### Data items:

[Start of Attachment]

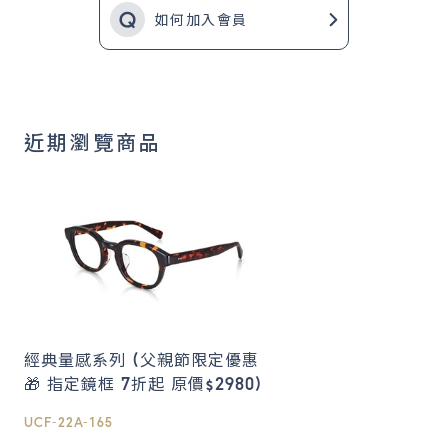
如何加入會員
近期瀏覽商品
經典量感系列 (父親節限定優惠
🎁 指定鏡框 7折起 原價$2980)
UCF-22A-165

[End of Attachment]

### Work request:
The full set of entries should be transcribed exactly, pictures left aside.

### Written reply:
如何加入會員
近期瀏覽商品
經典量感系列 (父親節限定優惠
🎁 指定鏡框 7折起 原價$2980)
UCF-22A-165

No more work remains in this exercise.